(DATA FOR THE TASK Opens)
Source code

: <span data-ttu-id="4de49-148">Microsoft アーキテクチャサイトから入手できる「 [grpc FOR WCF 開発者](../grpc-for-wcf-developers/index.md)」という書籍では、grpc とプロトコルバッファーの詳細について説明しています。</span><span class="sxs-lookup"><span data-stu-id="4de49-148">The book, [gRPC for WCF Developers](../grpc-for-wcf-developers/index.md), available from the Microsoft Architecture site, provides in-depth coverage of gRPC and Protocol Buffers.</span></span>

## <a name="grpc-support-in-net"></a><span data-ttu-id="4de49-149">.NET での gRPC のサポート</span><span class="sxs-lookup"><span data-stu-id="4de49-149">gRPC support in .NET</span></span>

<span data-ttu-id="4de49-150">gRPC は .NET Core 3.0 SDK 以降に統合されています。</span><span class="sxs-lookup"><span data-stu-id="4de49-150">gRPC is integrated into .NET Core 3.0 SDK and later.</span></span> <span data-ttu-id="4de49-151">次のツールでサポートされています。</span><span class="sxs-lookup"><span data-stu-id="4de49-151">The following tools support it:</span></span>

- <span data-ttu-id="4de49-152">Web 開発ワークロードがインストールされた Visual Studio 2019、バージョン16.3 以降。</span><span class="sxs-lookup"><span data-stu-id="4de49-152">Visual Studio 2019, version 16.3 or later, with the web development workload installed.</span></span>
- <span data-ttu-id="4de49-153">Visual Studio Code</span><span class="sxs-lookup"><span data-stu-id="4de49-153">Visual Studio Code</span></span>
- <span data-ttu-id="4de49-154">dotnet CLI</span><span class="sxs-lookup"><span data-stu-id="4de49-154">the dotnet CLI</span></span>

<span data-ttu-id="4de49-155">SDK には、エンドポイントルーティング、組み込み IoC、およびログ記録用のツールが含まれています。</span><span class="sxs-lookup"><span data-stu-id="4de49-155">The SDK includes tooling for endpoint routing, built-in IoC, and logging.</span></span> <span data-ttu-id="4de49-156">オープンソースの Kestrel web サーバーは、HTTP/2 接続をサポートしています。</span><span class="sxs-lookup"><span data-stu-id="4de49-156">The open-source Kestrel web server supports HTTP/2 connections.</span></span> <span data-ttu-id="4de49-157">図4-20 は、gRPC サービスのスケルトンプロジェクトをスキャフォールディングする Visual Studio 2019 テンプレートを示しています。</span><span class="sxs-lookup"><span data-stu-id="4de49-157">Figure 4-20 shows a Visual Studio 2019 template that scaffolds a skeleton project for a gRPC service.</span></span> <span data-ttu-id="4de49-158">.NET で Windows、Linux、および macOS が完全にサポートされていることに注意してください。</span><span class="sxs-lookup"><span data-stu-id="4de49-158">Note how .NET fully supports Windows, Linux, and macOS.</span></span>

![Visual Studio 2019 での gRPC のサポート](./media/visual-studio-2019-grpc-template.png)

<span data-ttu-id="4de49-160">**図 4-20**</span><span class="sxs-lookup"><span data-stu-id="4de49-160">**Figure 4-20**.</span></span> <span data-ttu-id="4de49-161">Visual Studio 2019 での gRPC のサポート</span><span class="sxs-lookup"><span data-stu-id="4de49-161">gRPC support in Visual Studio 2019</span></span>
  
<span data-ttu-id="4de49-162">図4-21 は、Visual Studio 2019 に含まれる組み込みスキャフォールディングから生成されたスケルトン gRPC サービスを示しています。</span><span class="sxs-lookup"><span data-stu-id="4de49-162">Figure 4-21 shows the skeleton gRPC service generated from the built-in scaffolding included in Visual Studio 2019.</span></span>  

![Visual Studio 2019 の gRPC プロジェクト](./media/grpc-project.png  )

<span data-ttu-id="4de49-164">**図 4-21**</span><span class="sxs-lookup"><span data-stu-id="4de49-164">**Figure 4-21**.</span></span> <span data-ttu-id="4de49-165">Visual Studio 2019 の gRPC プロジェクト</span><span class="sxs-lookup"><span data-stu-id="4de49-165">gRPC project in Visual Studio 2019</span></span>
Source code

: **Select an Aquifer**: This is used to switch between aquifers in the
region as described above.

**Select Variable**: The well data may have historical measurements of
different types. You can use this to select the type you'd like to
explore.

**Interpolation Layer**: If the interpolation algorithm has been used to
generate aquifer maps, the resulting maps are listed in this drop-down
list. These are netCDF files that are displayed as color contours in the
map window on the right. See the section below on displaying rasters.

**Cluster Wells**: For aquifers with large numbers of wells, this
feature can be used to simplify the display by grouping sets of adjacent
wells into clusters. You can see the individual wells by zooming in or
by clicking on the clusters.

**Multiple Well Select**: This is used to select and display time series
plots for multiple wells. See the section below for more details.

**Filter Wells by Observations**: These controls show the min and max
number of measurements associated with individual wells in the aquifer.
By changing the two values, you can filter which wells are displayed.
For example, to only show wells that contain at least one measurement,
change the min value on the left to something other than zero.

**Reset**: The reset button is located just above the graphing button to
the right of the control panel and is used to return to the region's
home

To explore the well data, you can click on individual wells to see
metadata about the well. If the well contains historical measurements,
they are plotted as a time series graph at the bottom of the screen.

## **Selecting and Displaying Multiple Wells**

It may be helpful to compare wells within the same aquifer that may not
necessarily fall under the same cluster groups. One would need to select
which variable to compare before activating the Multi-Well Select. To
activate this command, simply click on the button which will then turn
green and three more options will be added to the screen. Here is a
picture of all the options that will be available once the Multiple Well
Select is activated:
(DATA FOR THE TASK Closes)
REQUIREMENT =
Count every line of the listing that includes the word "individual", then give that count and no other words.

WRITTEN SOLUTION =
3